**PASSAGE TO READ**
+--
Henry George Goldup (October 29, 1918 – December 14, 2008) was a Canadian professional ice hockey player who played 202 games in the National Hockey League (NHL) with the Toronto Maple Leafs and New York Rangers between 1939 and 1945. He won the Stanley Cup in 1942 with Toronto. His son Glenn Goldup also played in the NHL.

Personal life
Born in 1918 in Kingston, Ontario, Goldup had a brother Fred and a sister Florence. He had, along with his wife Margaret eight children: Ted, Barbara, Carolyn, Donna, Glenn, Paul, Susan and Tracey. After retiring from hockey, Goldup took up a career in sales, with Molson Breweries, Jordan Wines and Victoriaville hockey sticks. He continued playing golf until he was 85 and he participated in Christmas charities and coaching. At the time of his death, he had eleven grandchildren and six great-grandchildren. He lived in Mississauga, Ontario at the time of his death, living in the Village at Erin Meadows senior's care facility after suffering a stroke in 2002.

Playing career
Goldup played junior hockey with the local Kingston Dunlop Forts in 1935–36 before moving to Toronto where he played two seasons, for North Vocational and the Toronto Marlboros. He played one season with the Toronto Goodyears senior team before turning professional with the Toronto Maple Leafs organization in 1939. He split his first season with the Maple Leafs and the Pittsburgh Hornets of the American Hockey League (AHL). He played the 1940–41 and 1941–42 seasons with the Maple Leafs and was a member of the 1942 Stanley Cup winning team. This was the team that came back from three games down to win the Stanley Cup against the Detroit Red Wings. He was traded in 1942 to the New York Rangers and joined the Canadian army in 1943, returning to the Rangers in 1944–45, his final full season in the NHL. He split the next season between the Rangers and their AHL affiliate New Haven. In June 1946, he was traded to the Red Wings, but the trade was nullified when Flash Hollett retired instead of accepting the trade. Goldup was later transferred to the Cleveland Barons of the AHL, playing a full season in 1946–47. He broke his leg severely and required a brace on it for two years. He did not play the following season, but after a tryout with the Washington Lions, he did return to competitive hockey in the amateur senior leagues with Shawinigan, Quebec and Fenelon Falls, Ontario before giving up hockey in 1949.
+--
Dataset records
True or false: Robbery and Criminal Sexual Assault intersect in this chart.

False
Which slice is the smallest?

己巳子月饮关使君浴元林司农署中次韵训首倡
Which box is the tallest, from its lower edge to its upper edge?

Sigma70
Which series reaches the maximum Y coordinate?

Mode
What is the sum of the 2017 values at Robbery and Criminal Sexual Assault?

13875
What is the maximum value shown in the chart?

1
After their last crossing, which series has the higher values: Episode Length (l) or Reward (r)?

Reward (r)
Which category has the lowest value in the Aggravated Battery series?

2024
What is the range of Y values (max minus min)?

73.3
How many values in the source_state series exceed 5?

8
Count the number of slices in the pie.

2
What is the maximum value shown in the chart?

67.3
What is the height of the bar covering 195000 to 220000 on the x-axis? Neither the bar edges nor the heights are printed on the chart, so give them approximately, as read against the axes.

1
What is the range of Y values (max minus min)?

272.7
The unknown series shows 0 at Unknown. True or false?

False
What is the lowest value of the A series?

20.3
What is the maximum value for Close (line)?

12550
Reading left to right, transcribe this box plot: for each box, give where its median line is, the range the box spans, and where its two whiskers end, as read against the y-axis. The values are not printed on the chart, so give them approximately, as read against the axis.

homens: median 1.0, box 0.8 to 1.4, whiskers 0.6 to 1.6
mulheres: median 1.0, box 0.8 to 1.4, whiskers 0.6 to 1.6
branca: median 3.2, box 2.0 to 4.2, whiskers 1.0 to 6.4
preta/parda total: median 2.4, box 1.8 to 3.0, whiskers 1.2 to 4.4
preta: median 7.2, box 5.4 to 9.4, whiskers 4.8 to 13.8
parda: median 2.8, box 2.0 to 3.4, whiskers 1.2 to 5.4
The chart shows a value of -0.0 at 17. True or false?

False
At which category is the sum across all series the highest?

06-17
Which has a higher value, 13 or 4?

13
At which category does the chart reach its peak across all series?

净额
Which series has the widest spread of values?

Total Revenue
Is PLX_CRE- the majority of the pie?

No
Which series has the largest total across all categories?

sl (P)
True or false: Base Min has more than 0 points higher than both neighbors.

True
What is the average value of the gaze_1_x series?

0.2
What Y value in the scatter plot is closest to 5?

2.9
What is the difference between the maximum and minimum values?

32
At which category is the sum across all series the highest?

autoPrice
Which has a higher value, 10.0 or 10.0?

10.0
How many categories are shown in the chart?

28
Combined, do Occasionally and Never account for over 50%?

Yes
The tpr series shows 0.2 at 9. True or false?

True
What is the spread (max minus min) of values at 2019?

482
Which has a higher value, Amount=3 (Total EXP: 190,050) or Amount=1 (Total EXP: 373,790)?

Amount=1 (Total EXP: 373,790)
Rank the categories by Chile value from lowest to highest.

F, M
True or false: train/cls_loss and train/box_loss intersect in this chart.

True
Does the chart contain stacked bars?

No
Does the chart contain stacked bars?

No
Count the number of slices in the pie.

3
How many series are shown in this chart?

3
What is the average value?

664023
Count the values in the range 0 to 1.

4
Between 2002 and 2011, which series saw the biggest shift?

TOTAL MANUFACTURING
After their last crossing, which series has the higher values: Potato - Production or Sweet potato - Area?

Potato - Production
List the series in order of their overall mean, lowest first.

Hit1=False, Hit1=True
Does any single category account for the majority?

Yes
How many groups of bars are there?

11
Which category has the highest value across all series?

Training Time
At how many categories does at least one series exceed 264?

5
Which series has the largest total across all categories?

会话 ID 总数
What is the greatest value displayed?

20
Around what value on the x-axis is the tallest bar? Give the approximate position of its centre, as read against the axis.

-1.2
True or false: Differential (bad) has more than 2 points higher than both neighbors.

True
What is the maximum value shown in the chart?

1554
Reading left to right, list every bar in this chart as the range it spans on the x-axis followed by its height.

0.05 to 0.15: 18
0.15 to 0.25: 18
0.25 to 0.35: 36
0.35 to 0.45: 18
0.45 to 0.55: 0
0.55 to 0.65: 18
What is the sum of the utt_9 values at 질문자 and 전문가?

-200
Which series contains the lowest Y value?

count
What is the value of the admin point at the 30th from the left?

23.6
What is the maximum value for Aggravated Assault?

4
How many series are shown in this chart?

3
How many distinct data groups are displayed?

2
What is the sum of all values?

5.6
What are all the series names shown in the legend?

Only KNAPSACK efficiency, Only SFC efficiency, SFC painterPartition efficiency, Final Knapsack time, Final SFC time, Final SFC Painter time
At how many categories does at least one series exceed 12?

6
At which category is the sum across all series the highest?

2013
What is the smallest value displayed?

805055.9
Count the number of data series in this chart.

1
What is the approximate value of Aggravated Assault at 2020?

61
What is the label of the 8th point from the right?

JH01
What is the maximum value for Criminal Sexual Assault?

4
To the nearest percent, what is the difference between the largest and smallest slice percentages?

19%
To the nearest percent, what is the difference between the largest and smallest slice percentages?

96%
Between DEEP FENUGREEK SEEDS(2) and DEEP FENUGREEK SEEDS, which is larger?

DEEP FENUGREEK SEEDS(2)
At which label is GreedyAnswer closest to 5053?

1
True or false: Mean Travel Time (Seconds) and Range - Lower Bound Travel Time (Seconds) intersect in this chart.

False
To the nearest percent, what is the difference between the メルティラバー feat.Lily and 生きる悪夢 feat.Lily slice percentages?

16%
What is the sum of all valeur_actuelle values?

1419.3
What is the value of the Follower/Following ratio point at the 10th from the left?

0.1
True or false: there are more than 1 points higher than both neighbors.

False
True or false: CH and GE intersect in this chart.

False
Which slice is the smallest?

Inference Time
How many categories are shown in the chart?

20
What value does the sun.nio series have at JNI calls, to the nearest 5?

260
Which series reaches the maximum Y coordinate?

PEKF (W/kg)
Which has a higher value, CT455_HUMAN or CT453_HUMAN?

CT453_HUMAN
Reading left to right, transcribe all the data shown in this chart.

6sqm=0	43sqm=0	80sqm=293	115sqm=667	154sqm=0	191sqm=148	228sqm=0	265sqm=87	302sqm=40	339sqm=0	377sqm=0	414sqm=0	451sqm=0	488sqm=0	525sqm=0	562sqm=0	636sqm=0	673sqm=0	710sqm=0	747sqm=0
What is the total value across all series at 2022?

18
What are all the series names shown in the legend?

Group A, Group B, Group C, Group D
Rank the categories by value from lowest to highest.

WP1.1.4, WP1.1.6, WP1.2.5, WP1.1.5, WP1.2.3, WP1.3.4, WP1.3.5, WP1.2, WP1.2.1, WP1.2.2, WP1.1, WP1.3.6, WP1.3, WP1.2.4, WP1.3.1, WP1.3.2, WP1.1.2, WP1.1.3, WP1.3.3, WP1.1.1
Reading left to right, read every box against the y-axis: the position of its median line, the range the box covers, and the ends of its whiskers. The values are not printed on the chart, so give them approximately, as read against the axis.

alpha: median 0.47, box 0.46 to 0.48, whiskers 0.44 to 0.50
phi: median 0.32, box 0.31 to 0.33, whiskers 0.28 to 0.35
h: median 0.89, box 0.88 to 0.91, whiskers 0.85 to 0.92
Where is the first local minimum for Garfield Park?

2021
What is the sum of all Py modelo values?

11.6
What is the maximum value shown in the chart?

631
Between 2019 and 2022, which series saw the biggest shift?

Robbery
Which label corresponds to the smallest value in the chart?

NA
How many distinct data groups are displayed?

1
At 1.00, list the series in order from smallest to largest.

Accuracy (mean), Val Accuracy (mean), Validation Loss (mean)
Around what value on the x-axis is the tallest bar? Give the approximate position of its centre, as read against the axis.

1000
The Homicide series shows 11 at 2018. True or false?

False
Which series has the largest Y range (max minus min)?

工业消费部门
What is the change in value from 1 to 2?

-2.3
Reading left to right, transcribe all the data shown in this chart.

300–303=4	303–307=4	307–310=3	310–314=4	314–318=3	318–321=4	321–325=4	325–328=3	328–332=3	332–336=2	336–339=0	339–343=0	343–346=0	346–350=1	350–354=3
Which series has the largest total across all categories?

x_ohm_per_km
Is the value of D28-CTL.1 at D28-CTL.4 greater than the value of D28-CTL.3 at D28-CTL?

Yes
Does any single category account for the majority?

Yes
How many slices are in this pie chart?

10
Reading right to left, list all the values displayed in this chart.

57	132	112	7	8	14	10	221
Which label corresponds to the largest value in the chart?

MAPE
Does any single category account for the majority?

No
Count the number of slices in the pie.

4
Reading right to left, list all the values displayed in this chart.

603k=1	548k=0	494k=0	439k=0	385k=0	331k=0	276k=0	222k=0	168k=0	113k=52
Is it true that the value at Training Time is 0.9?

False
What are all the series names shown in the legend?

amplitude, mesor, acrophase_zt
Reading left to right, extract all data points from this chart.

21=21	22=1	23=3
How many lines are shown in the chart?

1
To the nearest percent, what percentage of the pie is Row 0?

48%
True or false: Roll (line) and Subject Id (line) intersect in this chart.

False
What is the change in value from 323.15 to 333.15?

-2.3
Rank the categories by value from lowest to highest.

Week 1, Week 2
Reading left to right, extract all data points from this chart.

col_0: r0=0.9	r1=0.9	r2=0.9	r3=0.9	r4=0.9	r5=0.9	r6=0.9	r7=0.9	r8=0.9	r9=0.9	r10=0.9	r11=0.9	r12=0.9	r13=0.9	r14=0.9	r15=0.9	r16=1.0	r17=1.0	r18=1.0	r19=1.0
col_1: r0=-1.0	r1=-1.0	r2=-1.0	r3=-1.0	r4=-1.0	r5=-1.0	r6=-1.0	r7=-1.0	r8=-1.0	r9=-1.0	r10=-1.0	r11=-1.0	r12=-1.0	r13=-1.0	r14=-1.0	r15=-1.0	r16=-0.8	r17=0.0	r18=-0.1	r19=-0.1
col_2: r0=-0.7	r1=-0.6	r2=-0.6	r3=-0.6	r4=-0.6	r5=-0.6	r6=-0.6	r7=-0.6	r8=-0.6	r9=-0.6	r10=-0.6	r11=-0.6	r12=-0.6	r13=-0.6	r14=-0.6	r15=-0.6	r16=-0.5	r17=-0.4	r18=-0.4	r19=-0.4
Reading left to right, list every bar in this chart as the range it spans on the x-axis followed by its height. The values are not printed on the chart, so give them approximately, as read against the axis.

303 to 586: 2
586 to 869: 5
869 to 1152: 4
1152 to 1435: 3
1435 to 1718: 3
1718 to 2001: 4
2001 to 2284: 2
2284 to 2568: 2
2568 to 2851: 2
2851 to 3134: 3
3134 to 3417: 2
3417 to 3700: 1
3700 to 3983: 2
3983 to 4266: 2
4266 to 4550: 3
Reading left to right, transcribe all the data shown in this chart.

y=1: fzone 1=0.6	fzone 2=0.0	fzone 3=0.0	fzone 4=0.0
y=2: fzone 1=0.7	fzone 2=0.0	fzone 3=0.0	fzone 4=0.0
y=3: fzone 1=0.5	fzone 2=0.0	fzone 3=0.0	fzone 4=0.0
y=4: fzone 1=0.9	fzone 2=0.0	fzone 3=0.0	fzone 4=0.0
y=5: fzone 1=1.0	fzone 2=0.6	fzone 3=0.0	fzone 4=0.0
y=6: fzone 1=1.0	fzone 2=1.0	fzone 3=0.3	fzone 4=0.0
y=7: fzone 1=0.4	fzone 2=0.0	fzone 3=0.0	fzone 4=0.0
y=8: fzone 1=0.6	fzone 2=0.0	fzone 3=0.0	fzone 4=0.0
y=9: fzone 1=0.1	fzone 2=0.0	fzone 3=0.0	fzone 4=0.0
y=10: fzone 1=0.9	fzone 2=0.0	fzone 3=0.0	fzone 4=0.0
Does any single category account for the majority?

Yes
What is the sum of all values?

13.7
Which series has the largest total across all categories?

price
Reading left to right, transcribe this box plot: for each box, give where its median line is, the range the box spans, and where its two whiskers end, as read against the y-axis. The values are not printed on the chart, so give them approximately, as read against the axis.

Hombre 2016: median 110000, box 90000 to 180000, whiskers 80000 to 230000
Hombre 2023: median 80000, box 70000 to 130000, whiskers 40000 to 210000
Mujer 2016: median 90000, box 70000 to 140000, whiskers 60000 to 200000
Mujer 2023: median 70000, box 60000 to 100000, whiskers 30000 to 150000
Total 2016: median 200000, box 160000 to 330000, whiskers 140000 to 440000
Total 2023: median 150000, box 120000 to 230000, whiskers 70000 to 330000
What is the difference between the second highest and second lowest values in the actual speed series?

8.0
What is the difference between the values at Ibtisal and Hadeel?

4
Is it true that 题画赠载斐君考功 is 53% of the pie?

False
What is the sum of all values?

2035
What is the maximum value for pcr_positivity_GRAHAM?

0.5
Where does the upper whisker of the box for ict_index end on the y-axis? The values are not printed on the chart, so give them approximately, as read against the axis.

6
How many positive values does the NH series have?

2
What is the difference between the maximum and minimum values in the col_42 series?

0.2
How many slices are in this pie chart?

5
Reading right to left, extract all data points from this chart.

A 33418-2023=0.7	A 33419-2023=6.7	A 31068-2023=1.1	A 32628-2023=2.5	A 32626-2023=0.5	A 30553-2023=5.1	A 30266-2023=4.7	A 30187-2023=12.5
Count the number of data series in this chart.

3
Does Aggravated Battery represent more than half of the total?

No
+--
**THINGS TO DO**
1) In the listing, take the lines from the one holding "homens: median 1.0, box" through the one holding "Between 2002 and", inclusive, and return them with "chart" swapped for "graph" and nothing else changed.
2) Can you finish out the next part of the Henry Goldup biography, picking up after its last sentence?

**RESPONSES FOR EACH TASK**
1)
homens: median 1.0, box 0.8 to 1.4, whiskers 0.6 to 1.6
mulheres: median 1.0, box 0.8 to 1.4, whiskers 0.6 to 1.6
branca: median 3.2, box 2.0 to 4.2, whiskers 1.0 to 6.4
preta/parda total: median 2.4, box 1.8 to 3.0, whiskers 1.2 to 4.4
preta: median 7.2, box 5.4 to 9.4, whiskers 4.8 to 13.8
parda: median 2.8, box 2.0 to 3.4, whiskers 1.2 to 5.4
The graph shows a value of -0.0 at 17. True or false?

False
At which category is the sum across all series the highest?

06-17
Which has a higher value, 13 or 4?

13
At which category does the graph reach its peak across all series?

净额
Which series has the widest spread of values?

Total Revenue
Is PLX_CRE- the majority of the pie?

No
Which series has the largest total across all categories?

sl (P)
True or false: Base Min has more than 0 points higher than both neighbors.

True
What is the average value of the gaze_1_x series?

0.2
What Y value in the scatter plot is closest to 5?

2.9
What is the difference between the maximum and minimum values?

32
At which category is the sum across all series the highest?

autoPrice
Which has a higher value, 10.0 or 10.0?

10.0
How many categories are shown in the graph?

28
Combined, do Occasionally and Never account for over 50%?

Yes
The tpr series shows 0.2 at 9. True or false?

True
What is the spread (max minus min) of values at 2019?

482
Which has a higher value, Amount=3 (Total EXP: 190,050) or Amount=1 (Total EXP: 373,790)?

Amount=1 (Total EXP: 373,790)
Rank the categories by Chile value from lowest to highest.

F, M
True or false: train/cls_loss and train/box_loss intersect in this graph.

True
Does the graph contain stacked bars?

No
Does the graph contain stacked bars?

No
Count the number of slices in the pie.

3
How many series are shown in this graph?

3
What is the average value?

664023
Count the values in the range 0 to 1.

4
Between 2002 and 2011, which series saw the biggest shift?

2)
Goldup was inducted into the Kingston Sports Hall of Fame and the Etobicoke Sports Hall of Fame.

Career statistics

Regular season and playoffs

Transactions
November 27, 1942 - Traded to New York Rangers (NHL) by Toronto Maple Leafs (NHL) with Red Garrett for Babe Pratt.
June 19, 1946 - Traded to Detroit Red Wings (NHL) by New York Rangers with Ab DeMarco for Flash Hollett. Transaction voided when Hollett decided to retire.
October 4, 1946 - Traded to Cleveland (AHL) by New York Rangers for cash.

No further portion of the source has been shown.